Is Faraday Future Really a Competitive Threat to Tesla?
There’s a great deal of hype surrounding Tesla Motors (NASDAQ:TSLA) no matter how you’re involved in the company. If you’re driving one of their cars, you get to experience just how cool their technology is every day. If you invested in their stock 10 years ago, you’re sitting pretty with an investment that’s appreciated over +1,000%. If you’re a cult follower of their CEO Elon Musk, you know just what a visionary he truly is with his startup SpaceX which aims to send humans to other planets. But what’s stopping anyone else from building something as cool as or cooler than Tesla’s electric vehicles and squashing all that hype? Nothing really, and that’s what a company called Faraday Future just might be getting ready to do.
“Employees are our greatest asset”. “Nothing is more important than winning the war for talent”. These are just some of the cliche slogans you hear spouted off by HR executives when in fact, the status quo seems to be that most HR executives are not effective in providing a competitive advantage to most organizations, an opinion shared by Steve Jobs who once said:
I’ve never met one of you who didn’t suck. I’ve never known an HR person who had anything but a mediocre mentality.
Ahem. Now that’s all fine and dandy but the truth is, these HR executives are absolutely spot on. Employees are your greatest asset. For companies that can walk the walk, retaining your key talent is a key competitive advantage which prevents your employees from taking their talents to your competitors. So what happens when some of your key executives go off to do their own thing? You ought to be at the least bit, quite concerned.

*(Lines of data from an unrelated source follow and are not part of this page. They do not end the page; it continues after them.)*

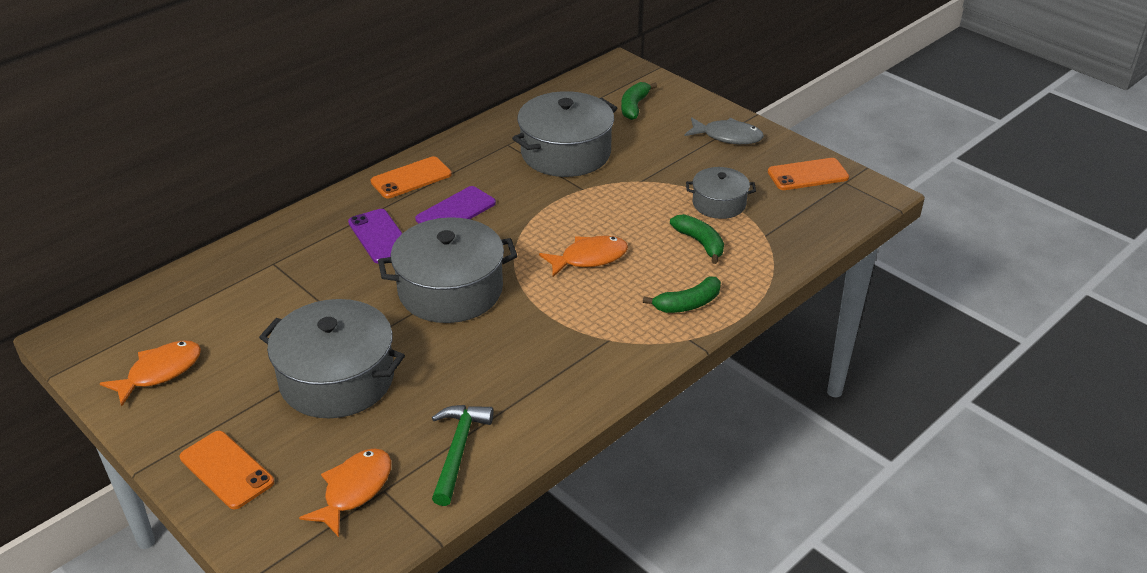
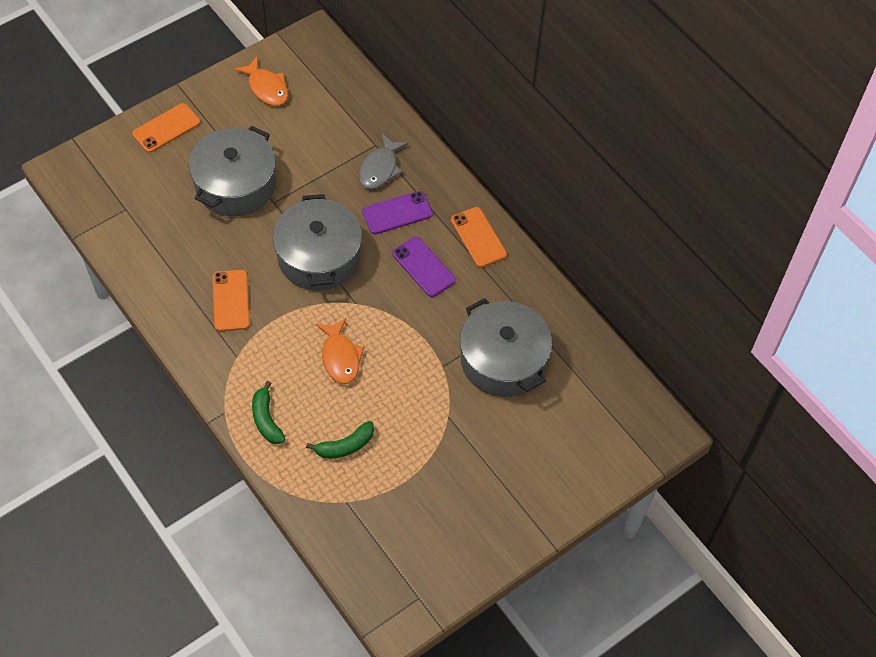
camera: 95 degrees right, 20 degrees up
(354, 490) = (130, 193): orange fish -> none
(458, 450) = (148, 251): green hammer -> none
(634, 106) = (581, 433): green banana -> none
(719, 204) = (401, 474): grey pot -> none
(728, 137) = (514, 508): grey fish -> grey fish (380, 168)
(808, 175) = (436, 566): orange phone -> orange phone (231, 300)

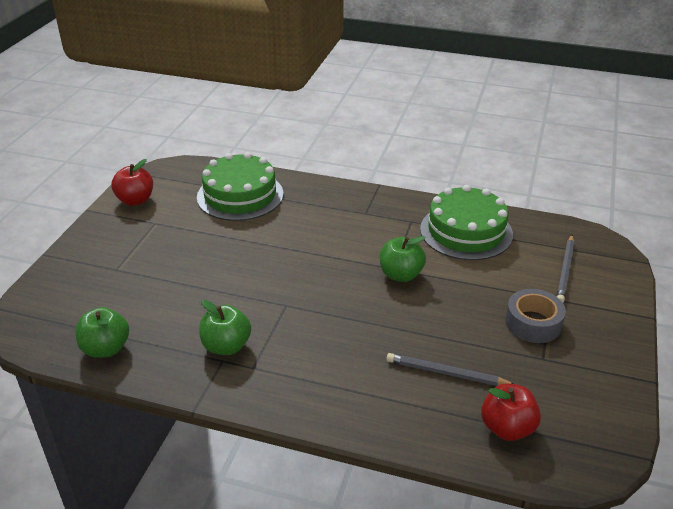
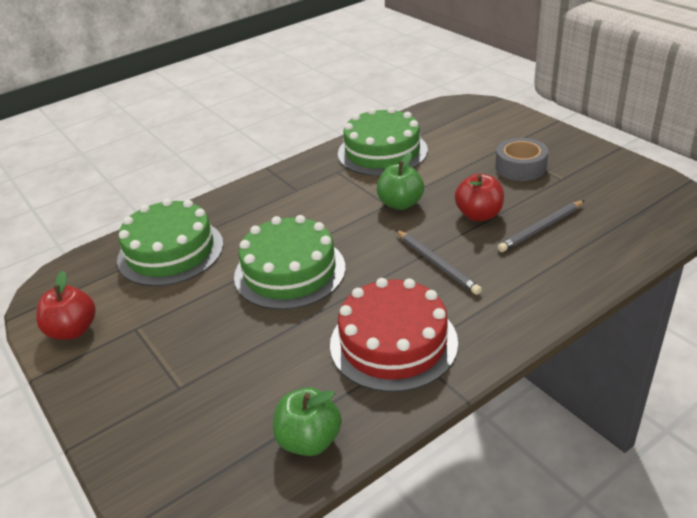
camera: 50 degrees left, 0 degrees up
(226, 346) = (393, 343): green apple -> red cake
(264, 258) = (290, 271): none -> green cake
(507, 428) = (623, 224): red apple -> red apple (479, 215)
(565, 270) = (476, 130): grey pencil -> grey pencil (436, 263)

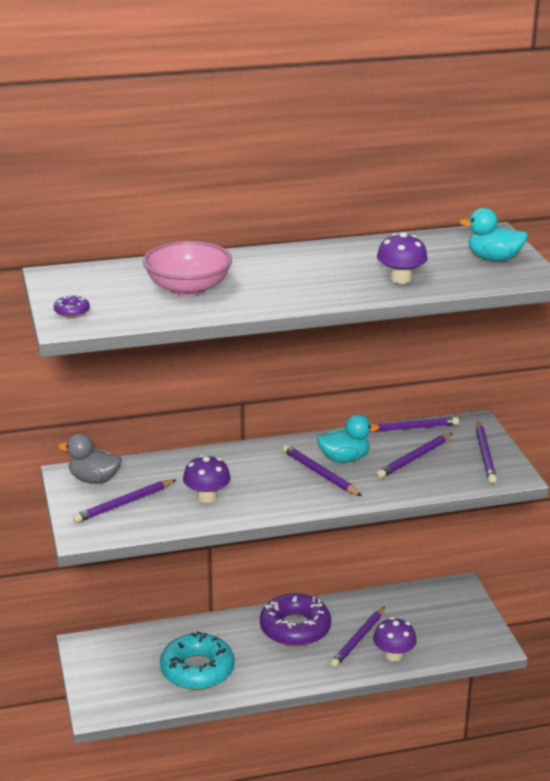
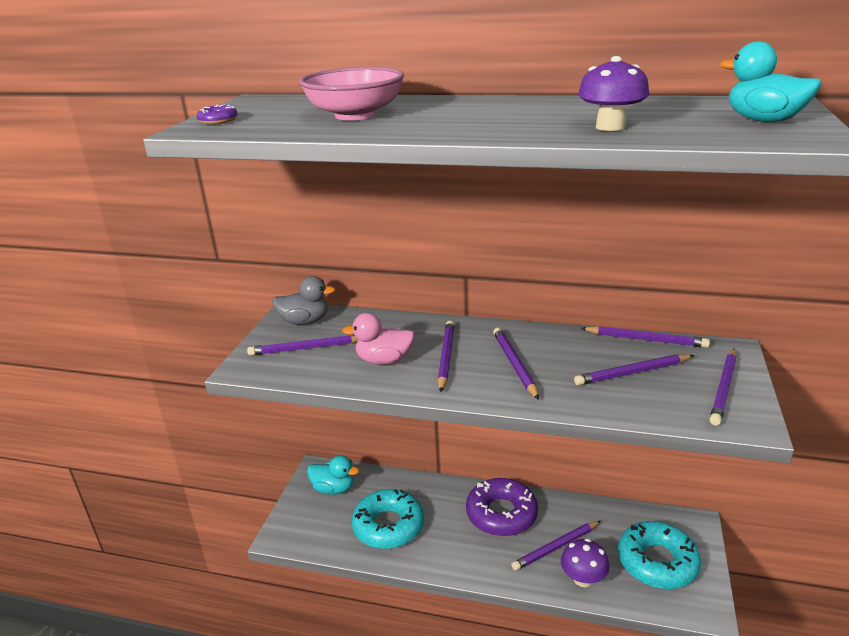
camera: 30 degrees right, 0 degrees up
(94, 479) = (304, 321): grey duck -> grey duck turned 135 degrees clockwise
(207, 497) = (384, 360): purple mushroom -> pink duck
(258, 481) = (446, 357): none -> purple pencil
(344, 459) = (552, 355): turquoise duck -> turquoise duck (333, 489)
(444, 624) = (657, 562): none -> turquoise donut

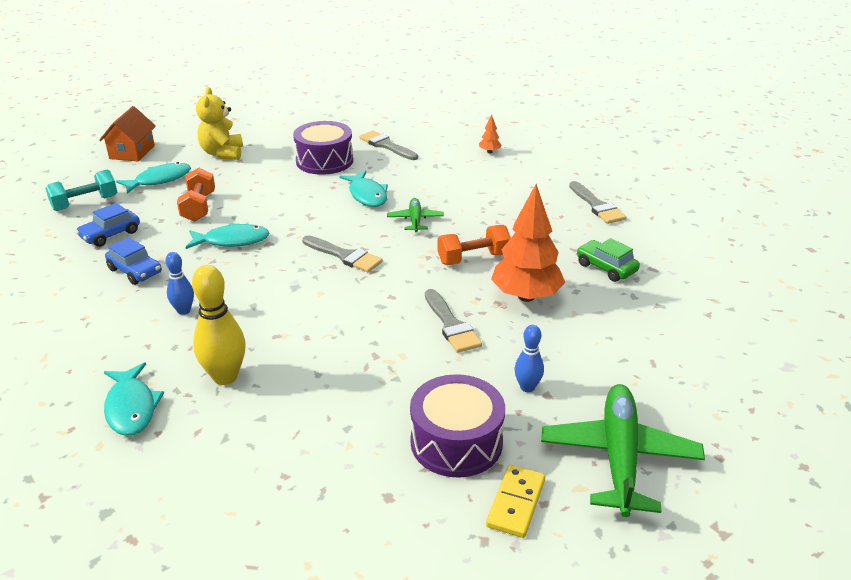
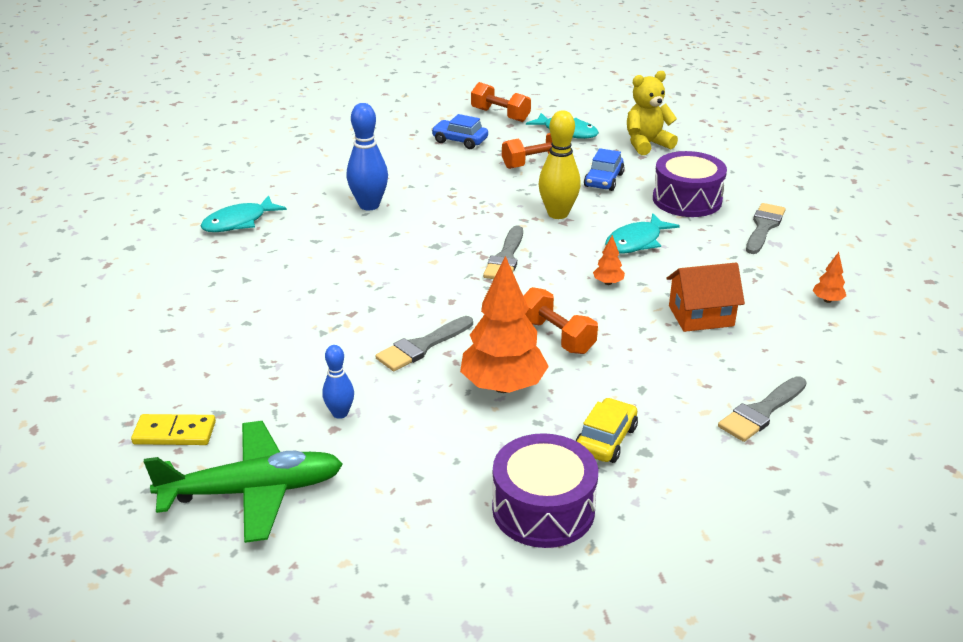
camera: 70 degrees right, 0 degrees up
(85, 203) = (500, 115): turquoise dumbbell -> orange dumbbell
(132, 152) = (606, 105): orange house -> orange house (701, 316)
(135, 271) = (413, 168): blue car -> blue car (603, 180)
(184, 311) = (369, 205): blue bowling pin -> blue bowling pin, size x1.73
(225, 377) = (290, 249): yellow bowling pin -> yellow bowling pin (558, 214)
(232, 241) = (490, 195): turquoise fish -> none
(415, 220) = (608, 283): green plane -> orange tree
(456, 442) = (245, 384): purple drum -> purple drum (543, 509)
(606, 268) = (606, 439): green car -> yellow car

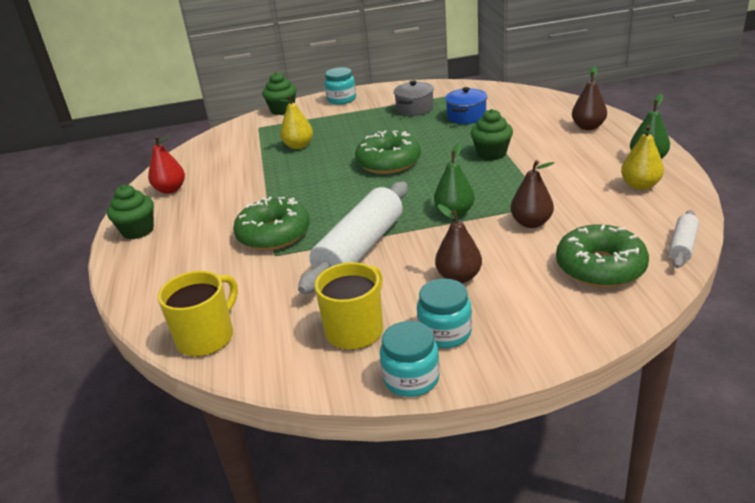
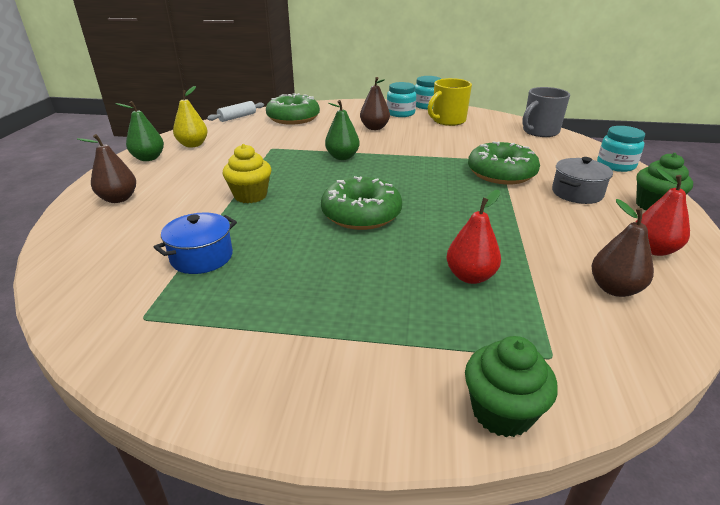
camera: 165 degrees left, 0 degrees up
(207, 337) = (539, 132): yellow mug -> grey mug
(298, 146) = (470, 276): yellow pear -> red pear
(341, 99) = (352, 400): turquoise jar -> turquoise jar (615, 165)
(360, 249) = (430, 151): white rolling pin -> none
(414, 109) = (247, 303): grey pot -> grey pot (577, 193)
(491, 154) = (250, 195): green cupcake -> yellow cupcake
(531, 223) = (298, 141): brown pear -> brown pear (614, 289)

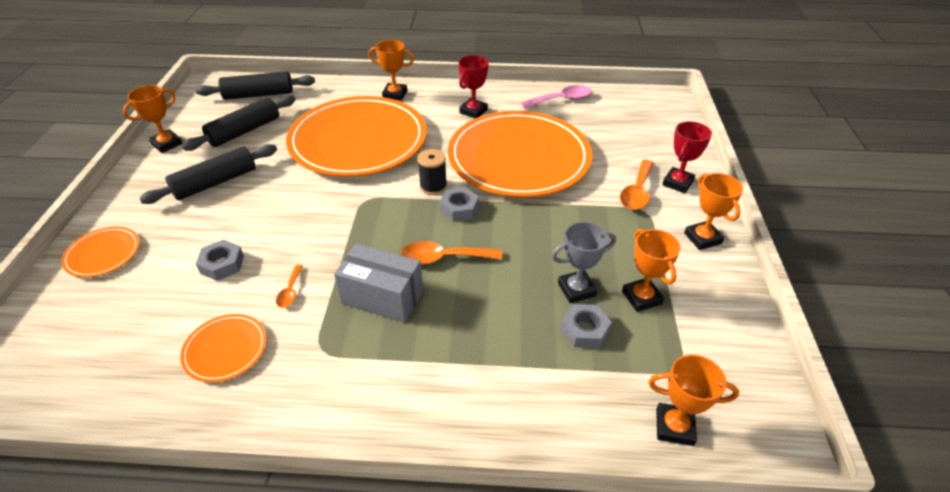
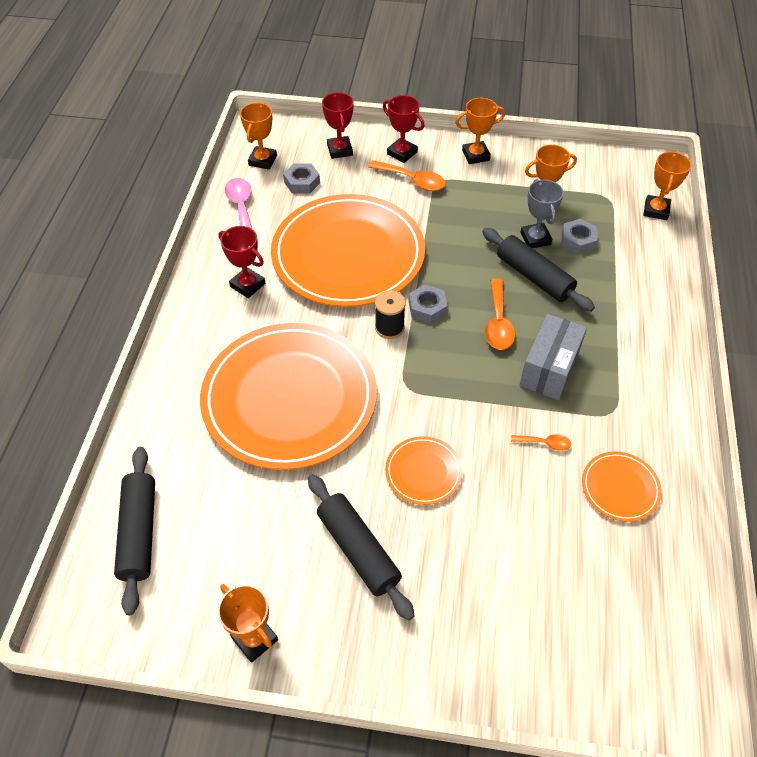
camera: 85 degrees left, 10 degrees up
(103, 254) = (490, 651): orange plate -> orange plate (423, 472)
(222, 264) = (508, 513): grey nut -> grey nut (302, 182)
(244, 131) = (240, 535): black rolling pin -> black rolling pin (534, 277)
(395, 94) = (186, 362): orange trophy -> orange trophy (263, 160)
(661, 143) = (340, 150): none -> red trophy

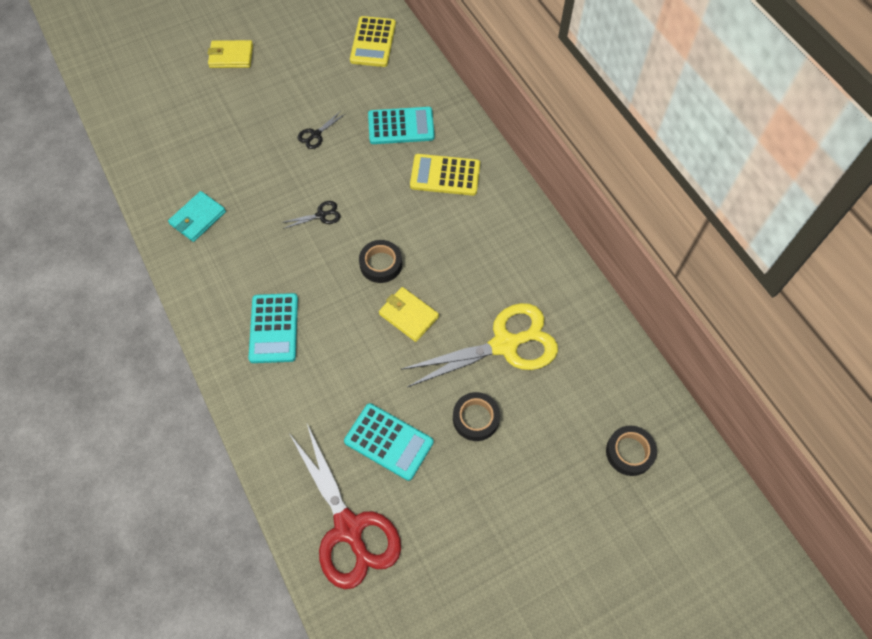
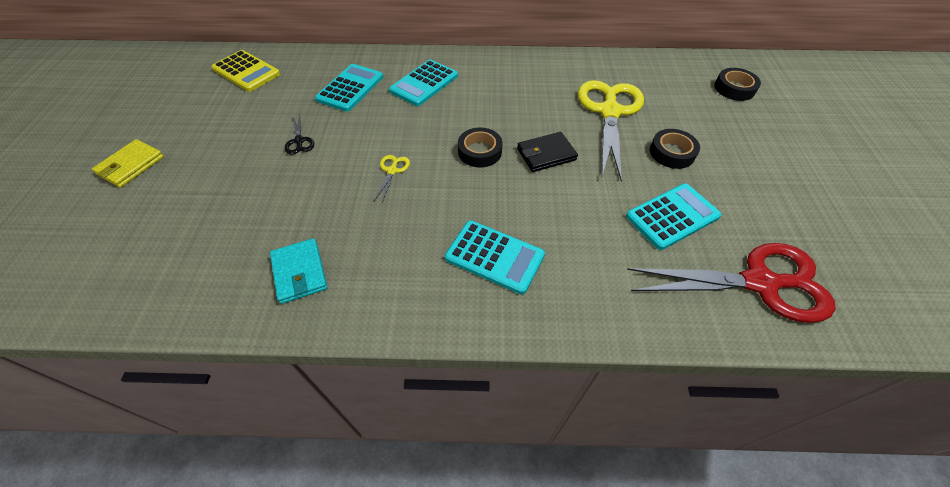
camera: 60 degrees left, 10 degrees down
(321, 215) = (392, 171): black scissors -> yellow scissors
(408, 315) = (546, 154): yellow wallet -> black wallet
(445, 175) = (424, 83): yellow calculator -> turquoise calculator

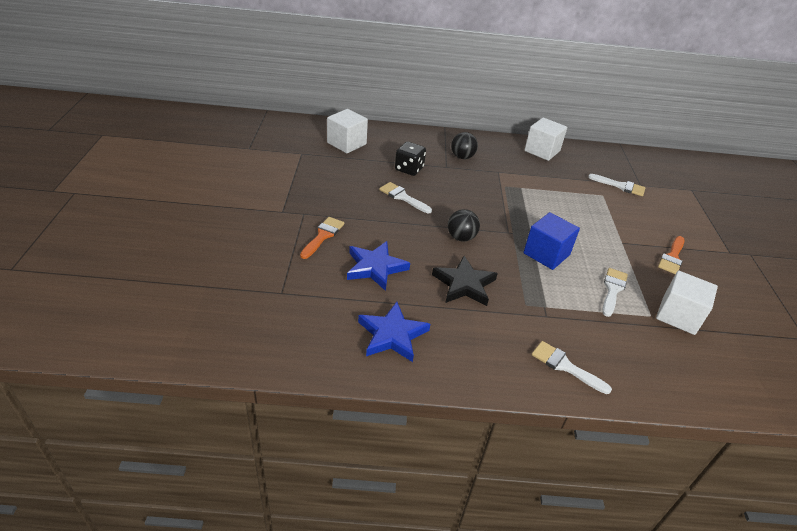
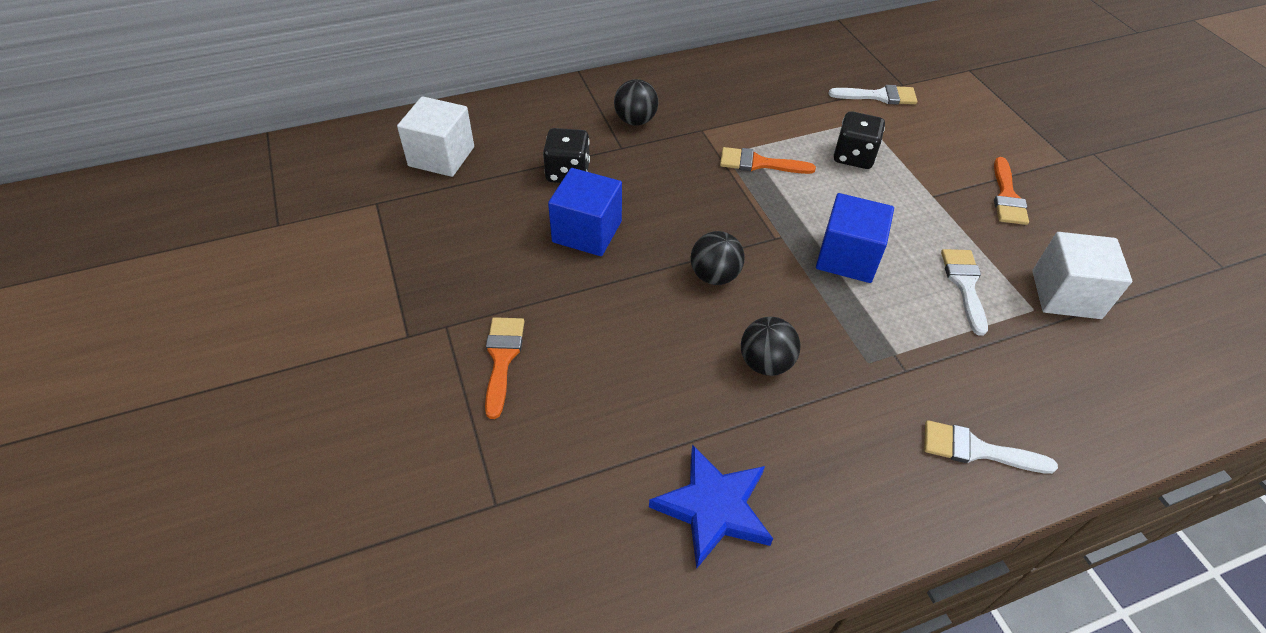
camera: 20 degrees left, 10 degrees up
(375, 267) = (618, 387): blue star -> none
(402, 197) = (587, 232): white brush -> blue cube
(464, 284) = (765, 363): black star -> black ball
(522, 196) = (759, 163): none -> orange brush
(542, 151) = (742, 69): white cube -> none
(583, 209) = (854, 156): none -> black dice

One such company is Faraday Future, a startup operating in stealth mode since April of 2014 which is building electric vehicles that will “connect the automotive experience to the rest of your life” and “offer smart and seamless connectivity to the outside world”. Here are a few of their sketches:
Other mysterious attributes claimed include “unique ownership models, in-vehicle content and autonomous driving”. Now Faraday is not the only company that’s trying to challenge Tesla, but what they do have are some key ex-employees from Tesla that could make all the difference. Some of these key leadership appointments include
- Nick Sampson, Senior Vice President of R&D and Engineering – Former Director of Vehicle & Chassis Engineering, Tesla Motors
- Dag Reckhorn, Vice President of Global Manufacturing – Former Director of Manufacturing, Tesla Model S
- Alan Cherry, Vice President of Human Resources – Former Senior Director, Human Resources, Tesla Motors
- Tom Wessner, Vice President of Supply Chain – Former Director of Purchasing, Tesla Motors
- Richard Kim, Head of Design – Founding member of BMW i Design and Lead Designer, i3 and i8 concepts.
At least 4 senior executives from Tesla are filling key roles in Faraday. Think that Senior HR Director from Tesla doesn’t have a Rolodex filled with contact info for every employee at Tesla? If he doesn’t, we’d bet he knows a lot of them by name if he did his job right. Take a look at Faraday Future’s careers page. It will take you at least a few minutes to scroll through all the open roles they have. While Faraday has 400 employees at the moment, they’re targeting 500 by year-end and expect to double that number in a year’s time. How many of those roles are going to be poached from Tesla Motors?
So what else do we know about Faraday Future? We know they are using 3D printing for prototyping, and are looking to pour over $1 billion into building their first manufacturing plant in the U.S. with production starting in late 2017. They are aiming for the highest energy density vehicle on the market with a 15% higher specific energy than a Tesla Model S. They may also be exploring a non-traditional sales model where owners would temporarily “subscribe” to different vehicles depending on their needs. Speculation abounds that they are backed by the Chinese or actually a front for Apple’s entry into the electric vehicle space. What we can be sure of though is that Faraday is on the verge of exiting stealth mode. On January 4th, 2016, they will “unveil a concept inspired by our design and engineering vision” at CES 2016. Mark your calendar.
While Tesla has stolen the show in the electric vehicle market presently, there is an opportunity for a competitor to come along and increase the Tesla cool factor exponentially with a much higher price tag. That may be just what Faraday Future is looking to do. While they may not be much of a threat to Tesla’s sales numbers, they may just steal Tesla’s limelight.